Social network analysis does not allow [us] to “draw a map” of an individual’s network or of all the relationships inside a community, to describe the network of this person or the social structure of this group…It is in fact possible to “draw maps” of networks, but only if we remember that the map is not the territory: it concentrates on some precisely defined phenomenon, momentarily forgetting everything else.

She encourages us, then, to use our metaphors as well as the methodology of social network analysis to reflect on our “boundary specification” choices – “whom do we observe? which ties? when?” – and how these choices “constrain” the questions we can ask and answer. These metaphors link to our implicit theories and, Lemercier argues, “[w]ell-conducted qualitative research often helps to make them more explicit, as the researcher has to define which factors she takes into account, how she defines them, which are the dependent and independent variables, etc.”

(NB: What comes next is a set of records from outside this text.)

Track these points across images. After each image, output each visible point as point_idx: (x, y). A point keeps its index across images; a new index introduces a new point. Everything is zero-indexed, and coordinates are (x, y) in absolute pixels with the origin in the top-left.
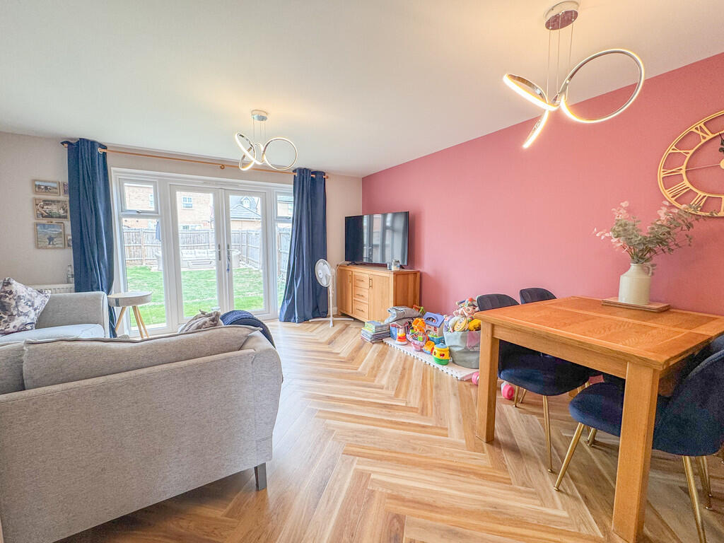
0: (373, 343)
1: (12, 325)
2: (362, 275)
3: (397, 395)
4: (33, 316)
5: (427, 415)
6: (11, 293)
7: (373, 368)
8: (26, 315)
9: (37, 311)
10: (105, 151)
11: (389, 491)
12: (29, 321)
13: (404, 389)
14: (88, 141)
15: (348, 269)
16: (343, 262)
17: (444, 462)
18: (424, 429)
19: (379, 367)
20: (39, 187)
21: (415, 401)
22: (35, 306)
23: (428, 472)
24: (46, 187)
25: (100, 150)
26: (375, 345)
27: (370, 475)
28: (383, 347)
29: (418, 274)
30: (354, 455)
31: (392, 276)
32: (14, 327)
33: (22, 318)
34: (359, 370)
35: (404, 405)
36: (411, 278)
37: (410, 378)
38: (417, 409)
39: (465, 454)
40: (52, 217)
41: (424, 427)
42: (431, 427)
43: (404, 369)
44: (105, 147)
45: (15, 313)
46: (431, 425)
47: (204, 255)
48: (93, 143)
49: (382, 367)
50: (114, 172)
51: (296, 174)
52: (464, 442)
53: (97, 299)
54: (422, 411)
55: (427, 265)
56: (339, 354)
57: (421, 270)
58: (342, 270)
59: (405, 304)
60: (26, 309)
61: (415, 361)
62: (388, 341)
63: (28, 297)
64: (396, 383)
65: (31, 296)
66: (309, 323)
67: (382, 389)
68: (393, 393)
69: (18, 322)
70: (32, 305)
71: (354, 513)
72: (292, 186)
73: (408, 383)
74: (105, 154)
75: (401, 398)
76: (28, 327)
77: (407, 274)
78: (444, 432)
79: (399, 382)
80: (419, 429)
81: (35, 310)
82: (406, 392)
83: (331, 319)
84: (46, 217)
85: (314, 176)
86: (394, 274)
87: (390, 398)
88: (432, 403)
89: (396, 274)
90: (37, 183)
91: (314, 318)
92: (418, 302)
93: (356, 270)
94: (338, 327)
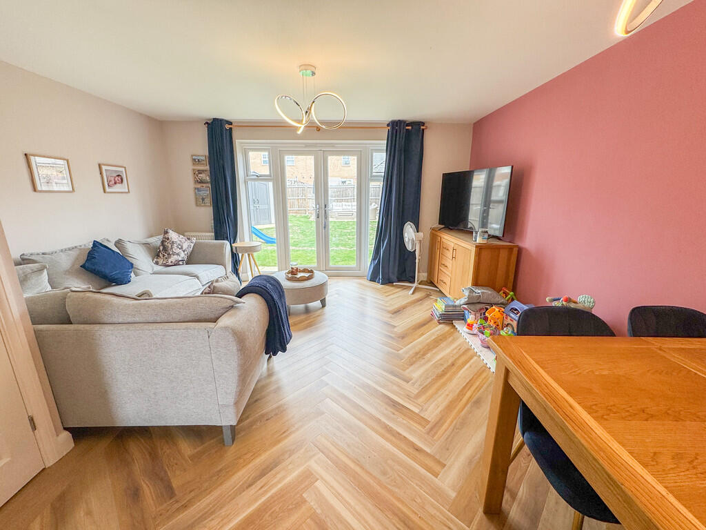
0: (440, 323)
1: (170, 261)
2: (449, 243)
3: (418, 396)
4: (183, 255)
5: (433, 436)
6: (168, 239)
7: (417, 353)
8: (178, 254)
9: (186, 252)
10: (230, 126)
11: (319, 511)
12: (180, 259)
13: (430, 392)
14: (218, 119)
15: (438, 234)
16: (436, 225)
17: (405, 509)
18: (417, 454)
19: (424, 354)
20: (194, 160)
21: (431, 413)
22: (184, 249)
23: (377, 512)
24: (198, 160)
25: (227, 127)
26: (441, 326)
27: (318, 479)
28: (448, 331)
29: (515, 250)
30: (319, 449)
31: (473, 249)
32: (171, 262)
33: (175, 256)
34: (401, 352)
35: (417, 411)
36: (504, 255)
37: (450, 379)
38: (428, 422)
39: (441, 512)
40: (203, 183)
41: (418, 450)
42: (427, 454)
43: (453, 365)
44: (230, 123)
45: (171, 253)
46: (428, 450)
47: (350, 207)
48: (221, 120)
49: (429, 355)
50: (238, 143)
51: (389, 128)
52: (453, 495)
53: (222, 246)
54: (431, 429)
55: (530, 240)
56: (395, 327)
57: (521, 245)
58: (433, 234)
59: (491, 285)
60: (178, 251)
61: (475, 358)
62: (457, 324)
63: (179, 242)
64: (430, 380)
65: (181, 241)
66: (393, 286)
67: (408, 382)
68: (416, 392)
69: (173, 259)
70: (182, 248)
71: (269, 516)
72: (386, 142)
73: (444, 384)
74: (231, 129)
75: (420, 400)
76: (181, 263)
77: (498, 248)
78: (437, 468)
79: (433, 379)
80: (411, 450)
81: (184, 251)
82: (431, 397)
83: (415, 285)
84: (200, 183)
85: (410, 128)
86: (477, 247)
87: (408, 397)
88: (452, 422)
89: (480, 249)
90: (194, 157)
91: (399, 281)
92: (510, 285)
93: (446, 237)
94: (418, 295)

A final note: During our last meeting, Dr. Fyfe stated that digital replication/reproduction is an addition to, rather than a replacement of, non-digital spaces. Erickson emphasizes the same about the tools we use. “Digital note taking may add to but does not of necessity replace varied encounters between researcher and sources” (emphasis mine). This suggests that we need to be critical of the tools we use, considering which tools we can use as additions rather than replacements and what we may gain or lose by looking at tools as additions.

Works Cited

Erickson, Ansley T. “Historical Research and the Problem of Categories: Reflections on 10,000 Digital Note Cards.” Writing History in the Digital Age. Eds Kirsten Nawrotzki and Jack Dougherty. University of Michigan, 2013.

­Fleckenstein, Kristie, et al. “The Importance of Harmony: An Ecological Metaphor for Writing Research.” College Composition and Communication 60 (2008): 388-419.

Lemercier, Claire. “Formal Network Methods in History: Why and How?.” iSocial Networks, Political Institutions, and Rural Societies. Ed. Georg Fertig. Turnhout: Brepols, 2011.

Lynch,Tom J. “Social Networks and Archival Context Project: A Case Study of Emerging Cybrainfrastructure.” Digital Humanities Quarterly 8.3 (2014).